“Contains keywords” seems to be case-insensitive. If I search for “note” or “Note”, I get matches on “note” and “Note”
“Contains keywords” seems to do partial word matches but I can’t work out the rules. If I search for:
“note”, I get matches on “note” and “notes”
“not”, I don’t get any matches (some minimum number of characters?)
“notes”, both “note” and “notes” match ???
“notesi”, I don’t get any matches as you’d expect
The reference documentation I can find is very high level. Could someone tell me where I can find the exact set of word matching rules “Contains keywords” uses?
Thanks for the reply.
This is getting even more odd. I did the original partial word match tests on a multiline text field. That shouldn’t make any difference but I tried them on a ordinary text field and got only whole word match. Then I tried it again on a different multiline text field and got only whole word match.
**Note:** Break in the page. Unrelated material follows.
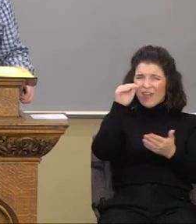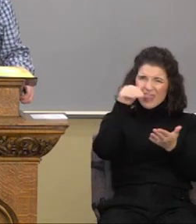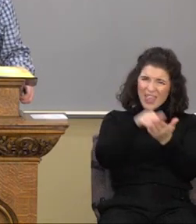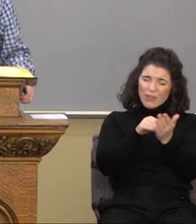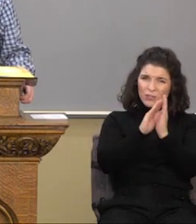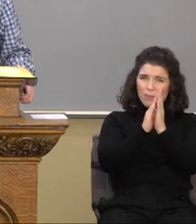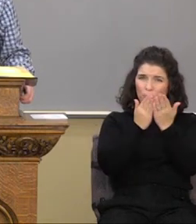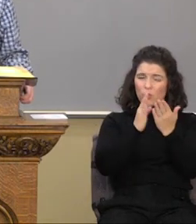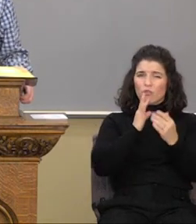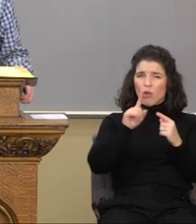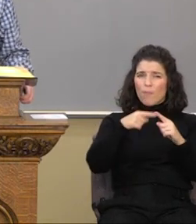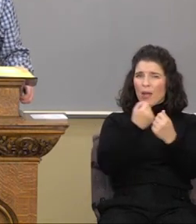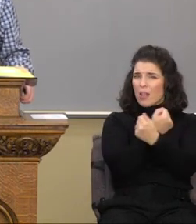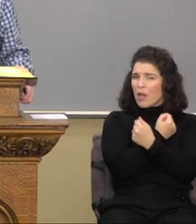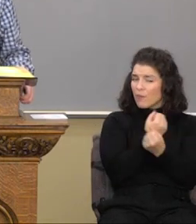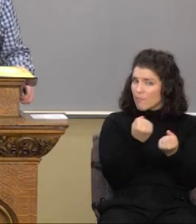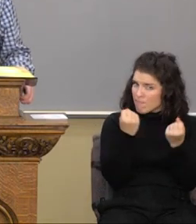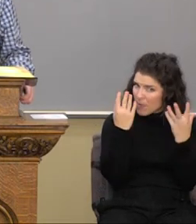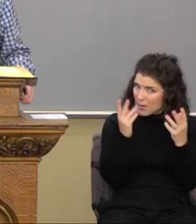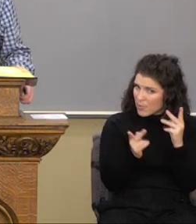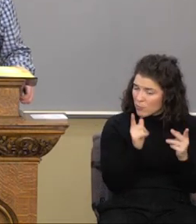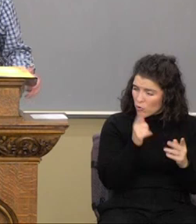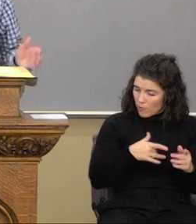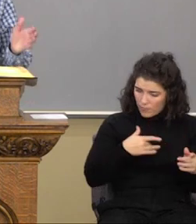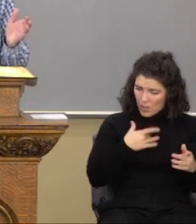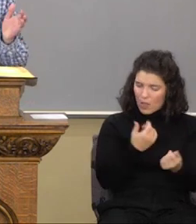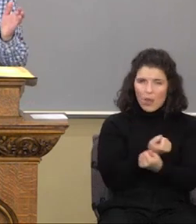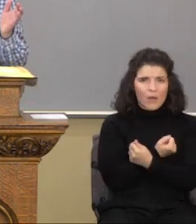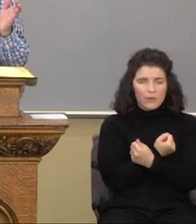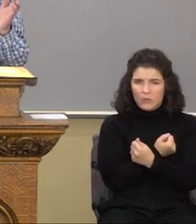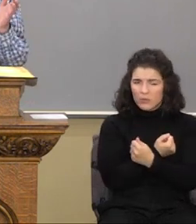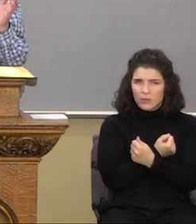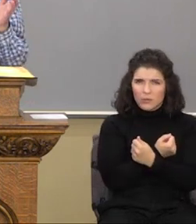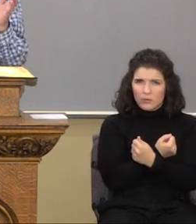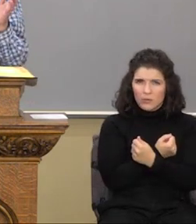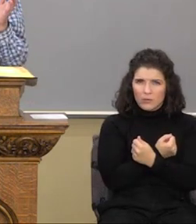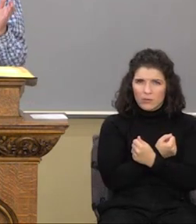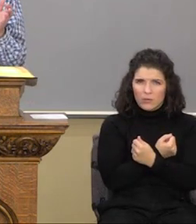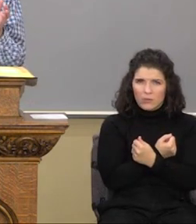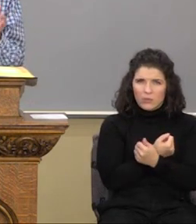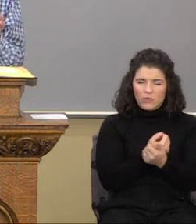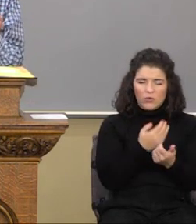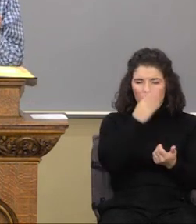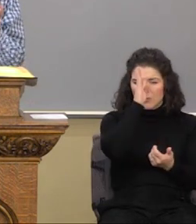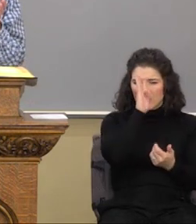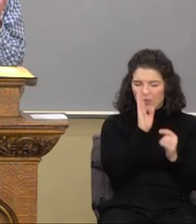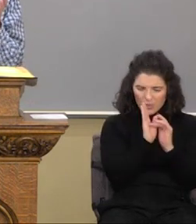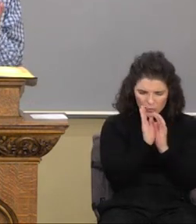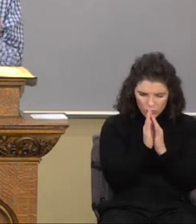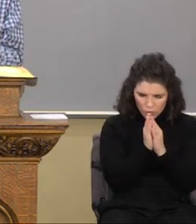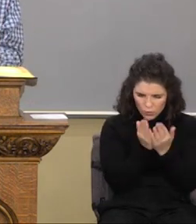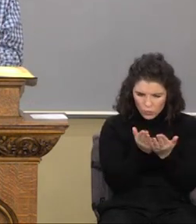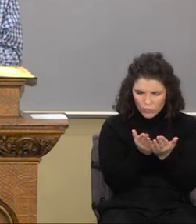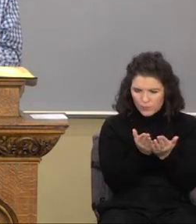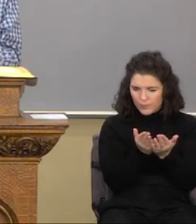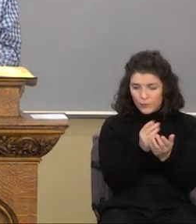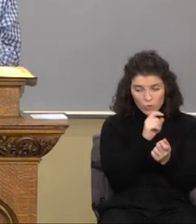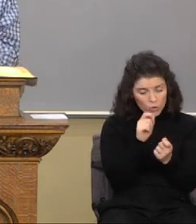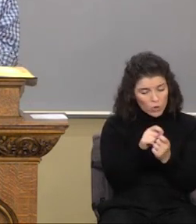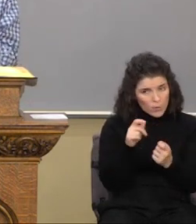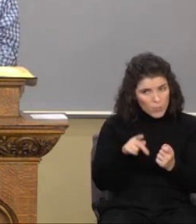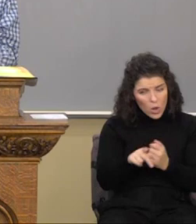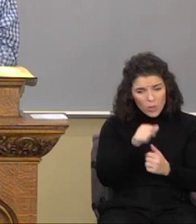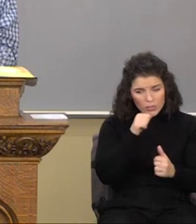Because many, they they don't feel they're loved. When when it's as though God's word, certainly Paul's epistles,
So, I reran the tests on the original multiline field and still got a strange, sort-of partial word match. I checked the field definitions and the search constraints but they look the same. I noted this in my personal log rather than spending more time on this. It’s probably some kind of strange “corner” case I’ve accidentally stumbled on.
I’ll proceed as if “contains keywords” is case-insensitive and does only whole word searches.
I reported this behavior as a bug to Bubble. If it’s not just some flakiness in my app, it sufficiently obscure that it would involve a lot of hair-pulling before others understood the problem.
We must, indeed, all hang together or, most assuredly, we shall all hang separately. - Benjamin Franklin
unfortunately, due to its erratic behavior and bubble’s wholly incomplete documentation for “contains keywords”, I’ve had to stop using it altogether. thankfully the regular searches work as expected…
Note: if you are determined to try to understand matches, use the back end searches if you aren’t already.
it’s actually a deterministic behaviour very easy to understand once you make a couple tests, have a look at this example.
It has a specific use case and most of the apps will only need a normal search.
will match these value in the database (just some example): cat table CAT table the cat is on the yellow table the table is a cat your cat is not a TABLE I think my TaBLe is a Cat one cat plus one cat equals a table many cats on the table tables cat tables cats
but it will not match: the cat is on the tablet catss table i just have one cat the table is empty
I hope this helps
There’s something I don’t understand though. Why does it match the cat is on the yellow table but not the cat is on the tablet?
the first string contains both cat and table, the second is missing table because tablet is not table nor tables.
The words the, is, on are excluded by the search, the other words must be present in the string as whole words, plurals and cases don’t matter.
Words can be in multiple fields. e.g. If you search for “month durations” as keywords and if one field contains word “month” and another field contains word “durations”, it would match.